Adding to the CCM discussion in this thread:
In F4 MCUs we have 64KB of CCM memory.
There are 2 restrictions using CCM:
- The CCM memory can be used for data, no code can be run from it.
- DMA controllers can not access
The advantage is that CCM is used exclusively by the MCU in a separate bus, so doesn't share bandwidth with any other memory or peripheral.
In theory you could have fast DMA going on in the normal RAM, while the CPU runs from flash using CCM data with no penalty in CPU or DMA performance.
With that in mind, there are 3 possible uses for CCM:
- Normal user variables.
As long as we don't use those variables allocated in those blocks for DMA, all is good.
In the past as proof of concept I modified Steve's F4 USB code to allocate its buffers in CCM. Was not much trouble, and gives the option to use large buffers without taking from normal RAM.
I also allocated the Heap and Stack to CCM, and that provided a small speed gain in one of the CPU benchmarks.
I have not tested like racemaniac did to push the CPU+DMA, but should allow more concurrent operations with no penalty.
Now, allocating all the normal data to CCM is very risky, because if a user allocates a buffer for DMA use there, the code will crash.
Heap and Stack are used can be used for variables too, so it's somewhat risky, but most people using DMA will use a globally allocated buffer (not always though).

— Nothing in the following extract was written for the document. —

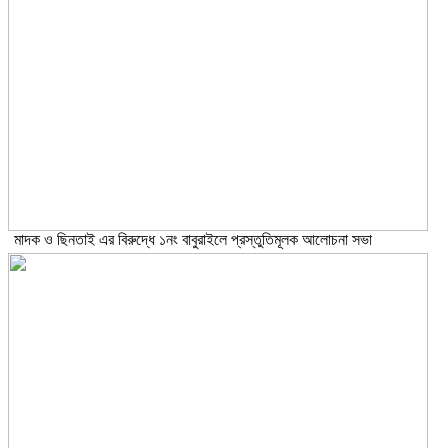
মাদক ও ছিনতাই এর বিরুদ্ধে ১নং বাবুরাইলে প্রস্তুতিমূলক আলোচনা সভা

With all those conditions in mind, I have been thinking that a good compromise on using CCM without causing much pain would be to allow it as a board option. Similarly to selecting between stlink upload or bootloader upload makes the linker use a different linker script with different addresses, we could add an option that uses a script allocating Stack and Heap to CCM.
We can also add a #define in the core, similar to how __FLASH__ is defined to allow the user to force a variable to flash (that's not used often since the linker will place RO data in flash anyway, but it's in the core):
Code: Select all
#define __attr_flash __attribute__((section (".USER_FLASH")))
#define __FLASH__ __attr_flash
I'm not sure if anyone is using all the RAM in an F4 mcu to need the extra memory by CCM, but the speed gains may be more interesting to some.
What's everyone thought on this?
Should we add a menu option to allocate heap and stack to CCM?
or should be add defines and options in the linker script to allocate data to CCM with an attribute?
or no one has interest at the moment in using CCM?